- Available data
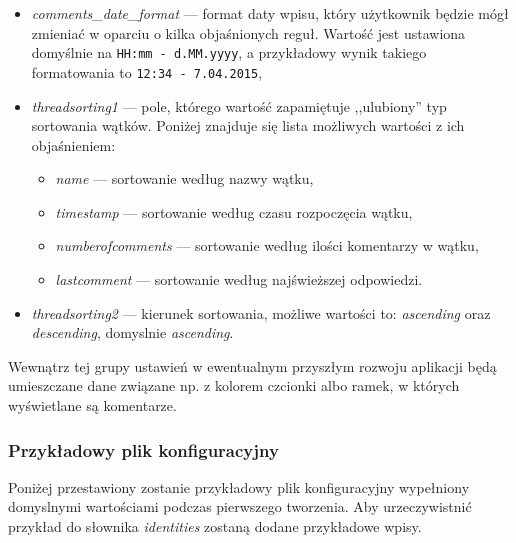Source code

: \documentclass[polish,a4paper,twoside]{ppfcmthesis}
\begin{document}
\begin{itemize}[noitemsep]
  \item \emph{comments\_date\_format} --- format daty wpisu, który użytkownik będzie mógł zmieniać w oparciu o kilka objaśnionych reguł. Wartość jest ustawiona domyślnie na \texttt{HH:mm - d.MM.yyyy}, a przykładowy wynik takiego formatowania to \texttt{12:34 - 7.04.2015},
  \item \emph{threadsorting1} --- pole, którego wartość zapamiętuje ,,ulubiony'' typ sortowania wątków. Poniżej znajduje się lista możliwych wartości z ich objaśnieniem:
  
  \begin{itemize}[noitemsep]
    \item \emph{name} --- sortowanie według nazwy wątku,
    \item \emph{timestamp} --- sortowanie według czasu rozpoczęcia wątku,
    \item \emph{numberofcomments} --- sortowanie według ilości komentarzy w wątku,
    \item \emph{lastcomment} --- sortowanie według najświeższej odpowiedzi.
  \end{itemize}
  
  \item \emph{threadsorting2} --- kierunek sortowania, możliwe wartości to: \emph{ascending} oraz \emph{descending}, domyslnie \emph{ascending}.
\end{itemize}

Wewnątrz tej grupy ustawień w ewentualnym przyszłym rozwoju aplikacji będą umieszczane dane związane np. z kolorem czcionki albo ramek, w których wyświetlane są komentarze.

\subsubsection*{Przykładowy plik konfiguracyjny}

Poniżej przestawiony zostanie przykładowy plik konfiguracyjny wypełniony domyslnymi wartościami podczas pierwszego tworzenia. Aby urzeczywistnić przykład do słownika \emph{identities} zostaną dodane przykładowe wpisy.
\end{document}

- Task prompt
Retype the lines above exactly, no pictures.

- Solution for this problem
Source code

: \documentclass[polish,a4paper,twoside]{ppfcmthesis}
\begin{document}
\begin{itemize}[noitemsep]
  \item \emph{comments\_date\_format} --- format daty wpisu, który użytkownik będzie mógł zmieniać w oparciu o kilka objaśnionych reguł. Wartość jest ustawiona domyślnie na \texttt{HH:mm - d.MM.yyyy}, a przykładowy wynik takiego formatowania to \texttt{12:34 - 7.04.2015},
  \item \emph{threadsorting1} --- pole, którego wartość zapamiętuje ,,ulubiony'' typ sortowania wątków. Poniżej znajduje się lista możliwych wartości z ich objaśnieniem:
  
  \begin{itemize}[noitemsep]
    \item \emph{name} --- sortowanie według nazwy wątku,
    \item \emph{timestamp} --- sortowanie według czasu rozpoczęcia wątku,
    \item \emph{numberofcomments} --- sortowanie według ilości komentarzy w wątku,
    \item \emph{lastcomment} --- sortowanie według najświeższej odpowiedzi.
  \end{itemize}
  
  \item \emph{threadsorting2} --- kierunek sortowania, możliwe wartości to: \emph{ascending} oraz \emph{descending}, domyslnie \emph{ascending}.
\end{itemize}

Wewnątrz tej grupy ustawień w ewentualnym przyszłym rozwoju aplikacji będą umieszczane dane związane np. z kolorem czcionki albo ramek, w których wyświetlane są komentarze.

\subsubsection*{Przykładowy plik konfiguracyjny}

Poniżej przestawiony zostanie przykładowy plik konfiguracyjny wypełniony domyslnymi wartościami podczas pierwszego tworzenia. Aby urzeczywistnić przykład do słownika \emph{identities} zostaną dodane przykładowe wpisy.
\end{document}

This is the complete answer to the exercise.